‘L’Étoile Filante’: stupendo malgrado la collocazione temporale forse inopportuna. ‘Dammi’: superficiale, da tappeto rosso per una premiazione sfumata
In Piazza doveva essere l’inaugurazione con il divo ed è stata invece l’inaugurazione con il cinema, grazie soprattutto a un film: ‘L’Étoile Filante’ dei registi Fiona Gordon e Dominique Abel, che non solo lo hanno scritto e diretto, ma anche bellamente interpretato.
Il cielo plumbeo dal pomeriggio non prometteva nulla di buono, e ritornava alla mente l’indimenticabile Presidentissimo Rezzonico che con simili nubi correva a pregare alla Madonna del Sasso. Erano altri tempi, altri Festival, altre storie, e bastava guardare le facce dei fotografi nello stesso pomeriggio di ieri per scoprire la delusione per i grandi nomi promessi e il vuoto che si era aperto per colpa dello sciopero hollywoodiano. Uno sciopero che ha comunque messo in evidenza i pericoli insiti nel gioco di chiamare dive e divi per un premio che, in fondo, getta ampie zone d’ombra su quello che è un Festival come Locarno, un festival che è palcoscenico per scoperte di autrici e autori nuovi, per idee nuove di cinema, che valgono molto di più dei tappeti rossi. Un gioco che è comunque pericoloso perché, se annunci un Excellence Award Davide Campari, cosa ne penseranno quelli della Davide Campari se non viene consegnato?

### Serie di esercizi
1. Rispondi a queste domande sul testo sull'inaugurazione del Festival di Locarno:
(a) Chi ha scritto, diretto e interpretato 'L'Étoile Filante'?
(b) Che cosa faceva il Presidentissimo Rezzonico quando il cielo aveva nubi simili?
(c) Per colpa di che cosa si era aperto il vuoto dei grandi nomi promessi?
2. Continua il testo sull'inaugurazione del Festival di Locarno, riprendendo subito dopo la sua ultima frase.
Le righe non servono per questo lavoro.

### Dati mostrati

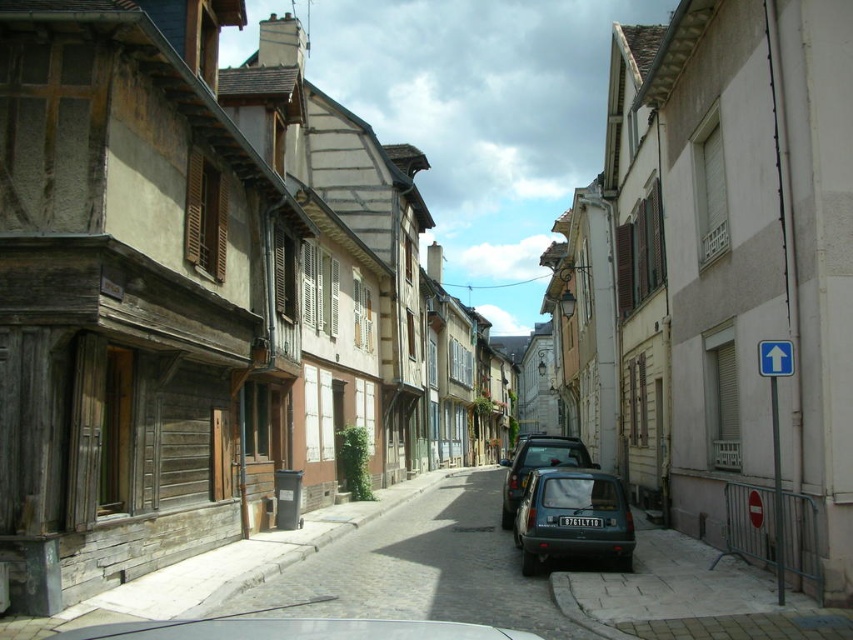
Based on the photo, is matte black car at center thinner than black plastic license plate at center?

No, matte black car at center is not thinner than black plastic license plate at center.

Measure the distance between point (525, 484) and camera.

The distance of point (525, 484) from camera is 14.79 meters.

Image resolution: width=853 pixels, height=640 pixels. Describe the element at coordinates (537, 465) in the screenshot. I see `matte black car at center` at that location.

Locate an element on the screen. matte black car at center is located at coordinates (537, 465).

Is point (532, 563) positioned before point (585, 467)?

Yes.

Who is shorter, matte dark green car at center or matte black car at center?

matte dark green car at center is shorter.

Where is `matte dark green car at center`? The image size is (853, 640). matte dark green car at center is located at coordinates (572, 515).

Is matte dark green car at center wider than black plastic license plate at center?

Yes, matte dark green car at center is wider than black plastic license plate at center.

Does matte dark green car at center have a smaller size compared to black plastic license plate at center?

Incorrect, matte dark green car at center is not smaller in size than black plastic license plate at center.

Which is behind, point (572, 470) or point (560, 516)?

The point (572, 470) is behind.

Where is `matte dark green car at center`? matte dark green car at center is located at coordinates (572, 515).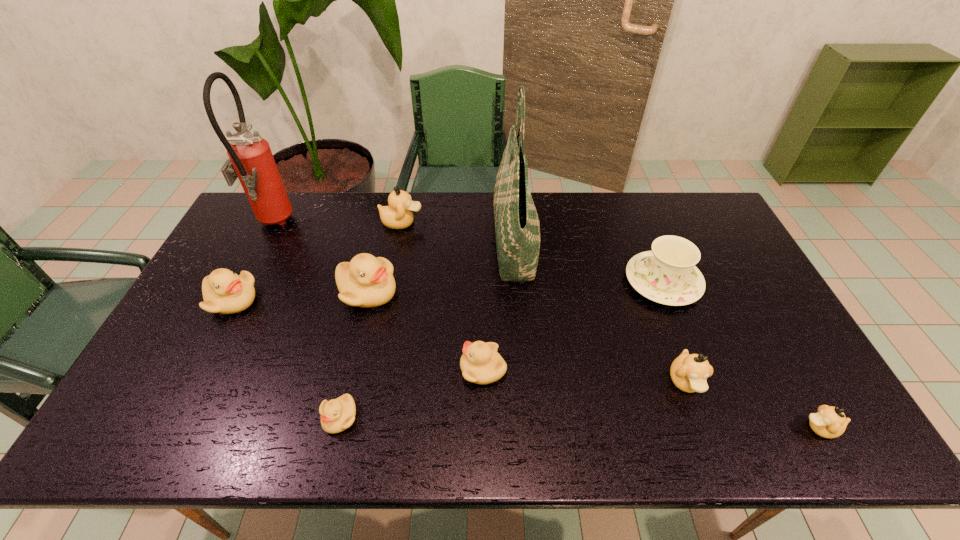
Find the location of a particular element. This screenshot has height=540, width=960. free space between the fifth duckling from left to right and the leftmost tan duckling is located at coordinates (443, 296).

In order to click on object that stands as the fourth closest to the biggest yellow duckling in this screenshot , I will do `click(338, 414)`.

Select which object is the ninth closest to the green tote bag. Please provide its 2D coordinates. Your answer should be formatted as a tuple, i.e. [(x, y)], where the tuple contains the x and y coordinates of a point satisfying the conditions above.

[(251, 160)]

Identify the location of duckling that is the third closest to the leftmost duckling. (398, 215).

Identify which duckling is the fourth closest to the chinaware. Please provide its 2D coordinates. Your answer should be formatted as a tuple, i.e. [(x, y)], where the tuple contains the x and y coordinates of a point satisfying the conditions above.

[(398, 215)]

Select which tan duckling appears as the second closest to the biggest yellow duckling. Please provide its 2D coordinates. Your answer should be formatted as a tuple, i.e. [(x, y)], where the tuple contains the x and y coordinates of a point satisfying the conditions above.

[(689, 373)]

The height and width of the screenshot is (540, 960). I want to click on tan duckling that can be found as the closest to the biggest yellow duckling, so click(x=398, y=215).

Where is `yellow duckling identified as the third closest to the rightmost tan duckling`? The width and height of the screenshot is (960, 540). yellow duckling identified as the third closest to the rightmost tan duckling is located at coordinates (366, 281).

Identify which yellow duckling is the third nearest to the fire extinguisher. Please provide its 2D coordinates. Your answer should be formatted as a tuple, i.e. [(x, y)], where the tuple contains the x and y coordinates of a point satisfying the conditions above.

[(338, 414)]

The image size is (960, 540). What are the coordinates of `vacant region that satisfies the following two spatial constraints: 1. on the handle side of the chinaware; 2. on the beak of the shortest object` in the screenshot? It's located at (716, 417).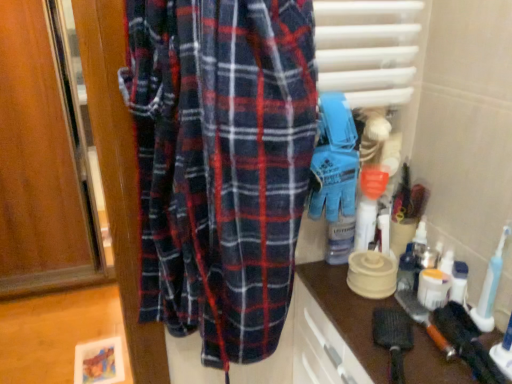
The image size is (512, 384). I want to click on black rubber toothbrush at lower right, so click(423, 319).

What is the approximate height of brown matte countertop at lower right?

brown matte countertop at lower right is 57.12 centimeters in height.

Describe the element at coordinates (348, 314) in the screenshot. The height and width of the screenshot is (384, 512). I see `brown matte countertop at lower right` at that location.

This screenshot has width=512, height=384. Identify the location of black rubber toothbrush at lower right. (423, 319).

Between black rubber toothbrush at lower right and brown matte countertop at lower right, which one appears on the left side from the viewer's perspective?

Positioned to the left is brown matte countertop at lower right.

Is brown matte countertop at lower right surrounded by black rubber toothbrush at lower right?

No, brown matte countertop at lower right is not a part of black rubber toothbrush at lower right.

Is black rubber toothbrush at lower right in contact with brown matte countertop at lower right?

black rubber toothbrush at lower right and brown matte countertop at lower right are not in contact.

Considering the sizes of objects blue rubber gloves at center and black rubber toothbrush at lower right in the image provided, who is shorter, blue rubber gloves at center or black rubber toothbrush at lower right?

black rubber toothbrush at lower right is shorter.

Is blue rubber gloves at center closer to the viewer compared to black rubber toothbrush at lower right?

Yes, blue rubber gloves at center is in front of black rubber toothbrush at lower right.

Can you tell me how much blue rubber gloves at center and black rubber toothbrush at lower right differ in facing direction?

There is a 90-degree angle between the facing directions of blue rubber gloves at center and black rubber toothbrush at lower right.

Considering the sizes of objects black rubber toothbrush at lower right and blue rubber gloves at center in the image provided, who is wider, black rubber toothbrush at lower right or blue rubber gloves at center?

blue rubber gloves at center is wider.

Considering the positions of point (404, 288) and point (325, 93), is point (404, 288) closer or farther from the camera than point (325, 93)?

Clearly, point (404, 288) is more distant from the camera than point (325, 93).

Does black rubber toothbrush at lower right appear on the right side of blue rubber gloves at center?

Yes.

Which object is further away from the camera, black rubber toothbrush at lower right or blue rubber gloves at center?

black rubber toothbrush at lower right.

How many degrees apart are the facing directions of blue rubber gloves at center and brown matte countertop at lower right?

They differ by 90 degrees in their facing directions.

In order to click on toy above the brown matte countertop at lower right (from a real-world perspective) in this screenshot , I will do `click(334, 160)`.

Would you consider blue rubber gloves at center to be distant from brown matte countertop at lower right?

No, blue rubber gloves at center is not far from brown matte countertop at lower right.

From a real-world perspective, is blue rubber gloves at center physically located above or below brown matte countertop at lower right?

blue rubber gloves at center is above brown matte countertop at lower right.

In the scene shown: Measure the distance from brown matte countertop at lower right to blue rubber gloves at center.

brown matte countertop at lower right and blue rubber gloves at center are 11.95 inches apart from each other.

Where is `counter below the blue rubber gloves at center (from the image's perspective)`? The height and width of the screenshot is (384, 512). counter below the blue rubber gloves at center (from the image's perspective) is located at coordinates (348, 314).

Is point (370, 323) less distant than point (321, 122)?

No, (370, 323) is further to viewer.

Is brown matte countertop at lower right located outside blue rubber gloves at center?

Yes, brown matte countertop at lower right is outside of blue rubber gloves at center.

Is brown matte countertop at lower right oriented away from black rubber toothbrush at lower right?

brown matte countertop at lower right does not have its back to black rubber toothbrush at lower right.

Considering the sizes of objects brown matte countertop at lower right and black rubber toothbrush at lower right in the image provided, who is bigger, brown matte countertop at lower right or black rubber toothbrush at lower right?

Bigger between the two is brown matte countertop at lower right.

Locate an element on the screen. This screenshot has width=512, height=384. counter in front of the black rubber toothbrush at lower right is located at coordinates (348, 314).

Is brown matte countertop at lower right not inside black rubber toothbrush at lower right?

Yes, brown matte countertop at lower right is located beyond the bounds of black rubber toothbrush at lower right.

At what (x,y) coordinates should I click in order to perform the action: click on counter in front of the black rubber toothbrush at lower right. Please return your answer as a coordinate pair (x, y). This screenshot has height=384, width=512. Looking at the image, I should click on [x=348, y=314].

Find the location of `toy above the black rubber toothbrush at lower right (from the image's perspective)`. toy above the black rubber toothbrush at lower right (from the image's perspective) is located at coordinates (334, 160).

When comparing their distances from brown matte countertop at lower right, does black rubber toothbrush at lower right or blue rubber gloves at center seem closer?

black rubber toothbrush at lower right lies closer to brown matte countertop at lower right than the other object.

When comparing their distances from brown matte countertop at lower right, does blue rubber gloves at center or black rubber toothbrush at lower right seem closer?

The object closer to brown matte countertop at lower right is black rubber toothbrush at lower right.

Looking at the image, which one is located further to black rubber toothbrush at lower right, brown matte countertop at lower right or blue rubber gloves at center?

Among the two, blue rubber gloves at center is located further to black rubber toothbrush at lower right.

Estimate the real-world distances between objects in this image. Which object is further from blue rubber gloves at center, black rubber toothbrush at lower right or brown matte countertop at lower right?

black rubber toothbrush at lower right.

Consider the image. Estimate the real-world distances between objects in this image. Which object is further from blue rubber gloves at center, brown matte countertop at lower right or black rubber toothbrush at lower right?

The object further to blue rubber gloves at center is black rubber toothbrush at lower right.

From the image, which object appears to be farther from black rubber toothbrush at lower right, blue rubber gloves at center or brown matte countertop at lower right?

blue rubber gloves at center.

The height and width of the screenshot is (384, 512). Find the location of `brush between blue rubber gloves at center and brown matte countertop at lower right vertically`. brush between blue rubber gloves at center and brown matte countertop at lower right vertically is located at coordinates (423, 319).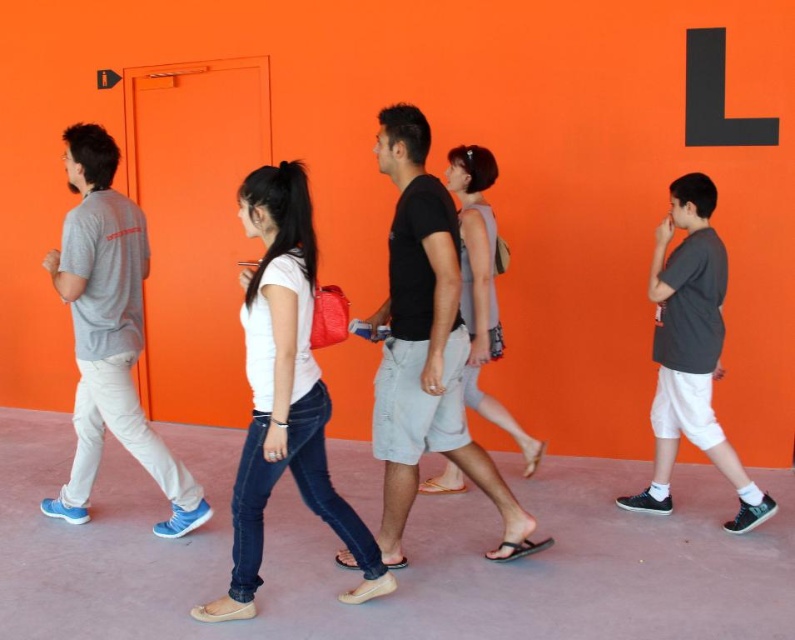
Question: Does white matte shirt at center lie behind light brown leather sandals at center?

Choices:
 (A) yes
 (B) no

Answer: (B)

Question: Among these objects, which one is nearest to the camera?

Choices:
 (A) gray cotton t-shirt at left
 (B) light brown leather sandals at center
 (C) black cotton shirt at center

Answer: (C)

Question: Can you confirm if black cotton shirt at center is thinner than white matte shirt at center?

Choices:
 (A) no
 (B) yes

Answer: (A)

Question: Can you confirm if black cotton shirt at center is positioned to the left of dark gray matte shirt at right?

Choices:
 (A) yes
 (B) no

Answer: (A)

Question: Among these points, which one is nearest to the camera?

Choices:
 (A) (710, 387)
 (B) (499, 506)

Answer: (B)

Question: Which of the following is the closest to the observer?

### Risposte numerate
1.
(a) Fiona Gordon e Dominique Abel.
(b) Correva a pregare alla Madonna del Sasso.
(c) Per colpa dello sciopero hollywoodiano.

2.
Ma torniamo ai film, anzi al film della serata, ‘L’Étoile Filante’. In sede di presentazione parlavamo di un umorismo alla Jacques Tati, ma ben più forte è l’influenza del cinema di Aki Kaursmaki, soprattutto per la messa in scena e per diverse idee di regia; c’è comunque da apprezzare l’originalità di un film che celebra la cura della recitazione e una invidiabile, nella completa finzione, piena aderenza alla realtà. Non sappiamo quanto casuale sia la presentazione di questo film il 2 di agosto, data in cui la vicina Italia ricorda il più grave attentato della sua Storia del secondo dopoguerra, quello nazifascista alla stazione di Bologna.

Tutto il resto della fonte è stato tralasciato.